高トルクで強力なディーゼルエンジンは、いまだに多くの商用車用途のための重要なコンポーネントであるが、その一方で、商用車の電化は大きな可能性を持っている。なぜなら、いくつかの用途や地域の市場では、ハイブリッドや完全電化駆動がより良い代替手段であるからだ。
これらのシステムは、すでに厳しい排出ガス規制が実施されているヨーロッパやアジアの多くの大都市では必須となっている。
ZF商用車技術部門のヘッドであるフレドリック・ステッドラー氏は、「毎日の走行距離が決まっている多くの商用車は、すでに完全電気駆動を使用して走行している。」と説明した。
低床市内バスに最適な電気ポータルアクスル
ZFは、その幅広いeモビリティソリューションポートフォリオに新しく追加して、市内バスと配送トラックをゼロエミッション走行へ近づける完全電化中央駆動を開発した。
中央駆動は、現在、従来の車両で使用されているものと同様のドライブライン構成を持つ車に最適であり、既存の車両コンセプトに簡単に統合することも可能だ。また、単一の後輪駆動アクスルと、従来の低床アクスルの両方と組み合わせることができることから、あらゆる種類の低エントリバスと低床バスにインストールが可能である。
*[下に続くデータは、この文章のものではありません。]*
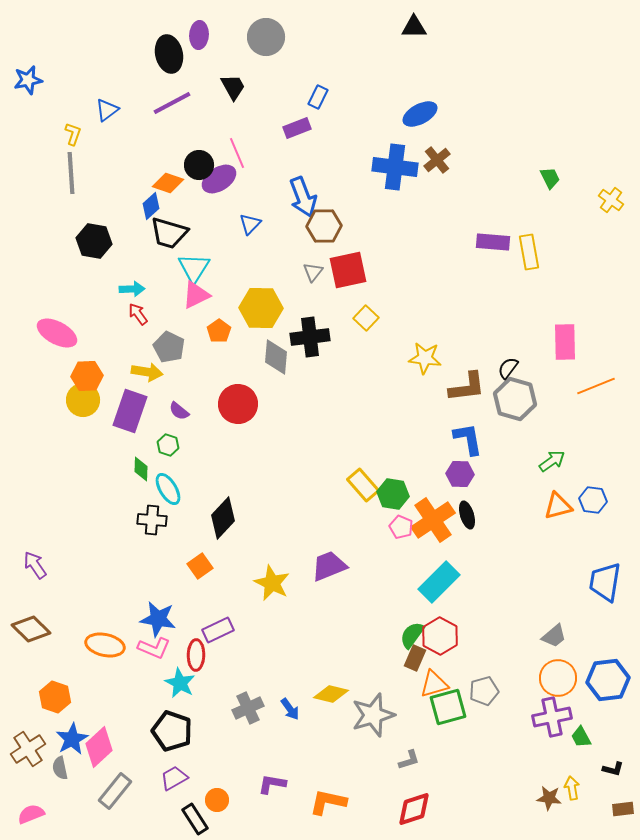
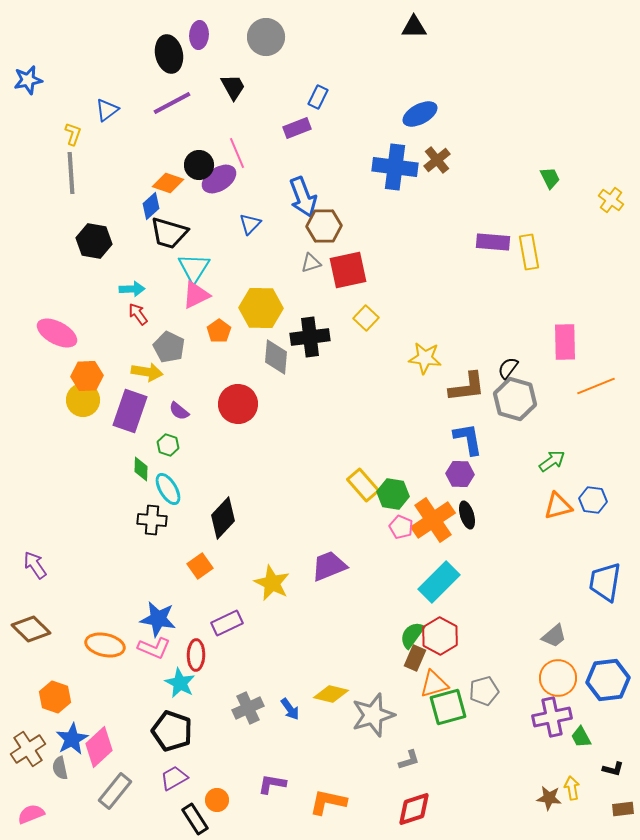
gray triangle at (313, 272): moved 2 px left, 9 px up; rotated 35 degrees clockwise
purple rectangle at (218, 630): moved 9 px right, 7 px up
同社のAVE130電気ポータルアクスルは、車両を軽量化し、開放的な内装設計と柔軟な車両アーキテクチャを実現することから、低床バスのための理想的なソリューションである。
大型商用車と小型商用車両方のソリューション
また、ZFは、大型商用車向けにTraXon Hybridを開発した。これは、エンジンとトランスミッションの間にインストールされた電動モーターを備えたパラレルハイブリッド設計を採用しており、すべてのハイブリッド機能が40トントラックでも実現する。
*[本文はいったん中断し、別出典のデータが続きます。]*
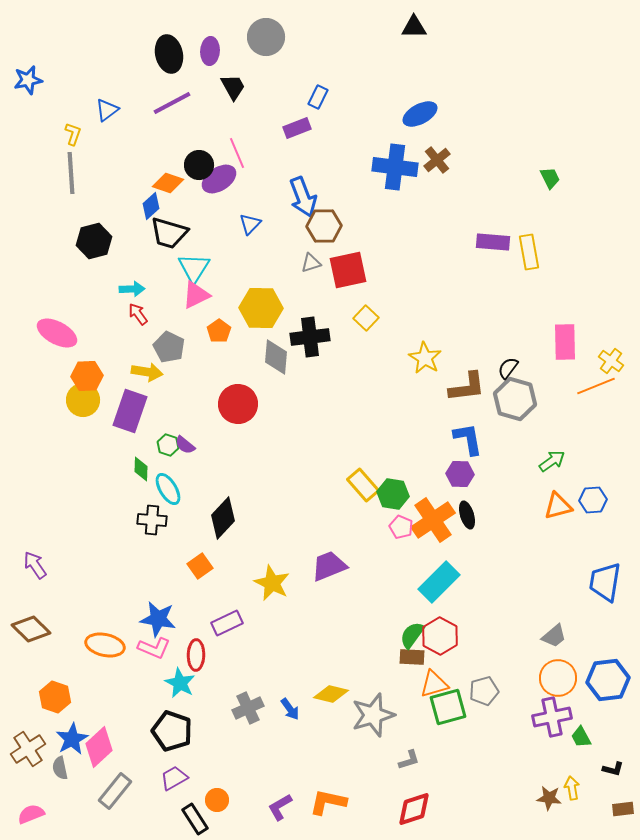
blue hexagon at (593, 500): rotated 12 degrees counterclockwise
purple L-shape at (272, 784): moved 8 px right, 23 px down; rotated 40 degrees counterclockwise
この製品の大きな特長は、発電機モードにおいて、ハイブリッドモジュールは、冷蔵輸送の場合などに、他のユニットへ電力を供給することができるということである。
さらに、ZFは、小型商用車に向けたZFのeモビリティソリューションにおいて、もともと乗用車用に設計された中央アクスルドライブを、小型商用車や配送トラックに適用、2018年に量産化する計画となっている。
このシステムは、高度に統合された非常にコンパクトなユニットを形成するために、二段の単一速トランスミッション付きの電気モーターと、差動パワーエレクトロニクスを組み合わせたものであり、150キロワットで使用された場合、小型商用車において完璧に動作する。
ステッドラー氏は、「乗用車と商用車の間のシナジー効果を特定することは、常にZFの財産となっており、このことは我々の電化戦略のために有効である。」と強調した。